GIVEN TEXT:
TransComp

The Development of Translation Competence

project team

The Project

TransComp is a process-oriented longitudinal study which explores the development of translation competence in 12 students of translation over a period of 3 years and compares it to that of 10 professional translators. It was started in October 2007 and is hoped to make an important contribution to the development of the methodology and model building in process-oriented translation studies by overcoming a number of shortcomings of previous studies. The insight into the components which make up translation competence and into its development gained in the project will be utilized for translation pedagogy and the improvement of curricula for translator training. Developing more efficient methods of translator training is a necessity which results from a shortening of degree programmes in translation as a consequence of the Bologna process.

Selection criteria for the student subjects were very good or good grades in German and English in their A-level reports and equivalent results in tests which measure the subjects' ability for semantic differentiation and their motivation. The subjects will all follow the same BA programme with German as their mother tongue (A-language) and English as their B-language. The professional translators selected have been earning their living as translators for at least 10 years.

The translation competence of the 12 subjects will be analyzed at the beginning of each of the 6 first semesters and at the end of the sixth semester of their programme. At the times specified, the student subjects, who will be divided into two groups, will translate a total number of 10 different texts from English into German according to a specific scheme. Five of these texts will also be translated by each of the 10 professional translators.

Dataset entries
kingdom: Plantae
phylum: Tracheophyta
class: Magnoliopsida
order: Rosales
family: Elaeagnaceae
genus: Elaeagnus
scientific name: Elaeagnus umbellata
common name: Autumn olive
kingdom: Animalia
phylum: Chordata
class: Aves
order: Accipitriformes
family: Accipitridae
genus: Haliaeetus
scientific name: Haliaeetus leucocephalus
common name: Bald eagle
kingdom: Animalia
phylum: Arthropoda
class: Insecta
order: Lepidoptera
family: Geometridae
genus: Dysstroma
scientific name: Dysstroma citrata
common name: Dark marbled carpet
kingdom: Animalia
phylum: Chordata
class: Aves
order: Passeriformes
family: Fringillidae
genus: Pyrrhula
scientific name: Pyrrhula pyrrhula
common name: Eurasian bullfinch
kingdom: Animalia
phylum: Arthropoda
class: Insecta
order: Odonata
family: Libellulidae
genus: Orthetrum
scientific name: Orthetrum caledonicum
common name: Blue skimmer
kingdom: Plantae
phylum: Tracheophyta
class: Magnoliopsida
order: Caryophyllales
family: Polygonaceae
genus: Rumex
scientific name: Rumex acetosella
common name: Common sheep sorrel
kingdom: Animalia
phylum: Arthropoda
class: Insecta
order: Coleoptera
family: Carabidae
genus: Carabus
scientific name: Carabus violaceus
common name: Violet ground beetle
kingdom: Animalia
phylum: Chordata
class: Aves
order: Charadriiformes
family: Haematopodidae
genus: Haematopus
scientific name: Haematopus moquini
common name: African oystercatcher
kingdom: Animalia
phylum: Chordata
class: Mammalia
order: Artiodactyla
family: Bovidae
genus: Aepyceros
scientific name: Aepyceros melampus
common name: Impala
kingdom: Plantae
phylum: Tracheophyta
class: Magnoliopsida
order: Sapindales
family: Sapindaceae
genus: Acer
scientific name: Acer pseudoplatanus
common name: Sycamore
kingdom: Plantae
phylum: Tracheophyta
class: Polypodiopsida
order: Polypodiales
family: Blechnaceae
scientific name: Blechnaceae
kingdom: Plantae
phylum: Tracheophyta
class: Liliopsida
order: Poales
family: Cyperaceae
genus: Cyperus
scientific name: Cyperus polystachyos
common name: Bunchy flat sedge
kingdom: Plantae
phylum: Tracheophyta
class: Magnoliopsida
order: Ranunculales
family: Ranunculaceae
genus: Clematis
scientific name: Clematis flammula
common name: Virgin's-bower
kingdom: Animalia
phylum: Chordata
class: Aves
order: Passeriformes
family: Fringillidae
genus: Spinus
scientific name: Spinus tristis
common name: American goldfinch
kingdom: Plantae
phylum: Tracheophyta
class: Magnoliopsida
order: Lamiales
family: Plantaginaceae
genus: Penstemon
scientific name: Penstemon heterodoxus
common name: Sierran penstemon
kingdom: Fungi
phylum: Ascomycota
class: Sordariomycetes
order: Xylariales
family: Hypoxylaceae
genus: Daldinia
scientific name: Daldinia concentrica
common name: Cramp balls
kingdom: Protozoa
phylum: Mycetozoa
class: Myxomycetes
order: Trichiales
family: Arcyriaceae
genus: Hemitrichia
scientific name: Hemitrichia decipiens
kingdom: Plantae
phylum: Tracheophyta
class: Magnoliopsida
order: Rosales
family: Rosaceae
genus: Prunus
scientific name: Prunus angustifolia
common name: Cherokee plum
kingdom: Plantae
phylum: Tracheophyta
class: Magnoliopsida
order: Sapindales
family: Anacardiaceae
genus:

GOAL OF THE EXERCISE:
Continue the text on the TransComp translation competence study from its last sentence. The data is separate material and has nothing to do with the text.

EXERCISE OUTPUT:
The texts to be translated offer a repertoire of different translation problems (lexical, syntactical, pragmatic, textlinguistic, culture-specific, creativity-demanding and comprehensibility-related problems). They will have to be translated in Translog, which registers all key strokes, mouse clicks, and the time intervals between them. To guarantee ecological validity, the subjects may use the Internet and any electronic as well as conventional resources, whose use will be registered by Camtasia Studio or observers (in the case of conventional resources). Furthermore, eye-tracking equipment will be used in some cases. During the experiment, the subjects will either have to think aloud or have to comment on their translation processes retrospectively (immediate retrospection). For these retrospections their screen recordings will be used as prompts.

The verbal-report data will be transcribed using XML-markup; the transcripts will also include the subjects' search activities. After the translation process, retrospective interviews will be conducted with those subjects who had to think aloud. The results will be triangulated, set in relation to the quality of their translation products, and used to optimize refined versions of the translation competence and the translation competence acquisition models of the PACTE group (2003). All primary data obtained in the experiments will be made available to the scientific community in an asset management system which is accessible from this website.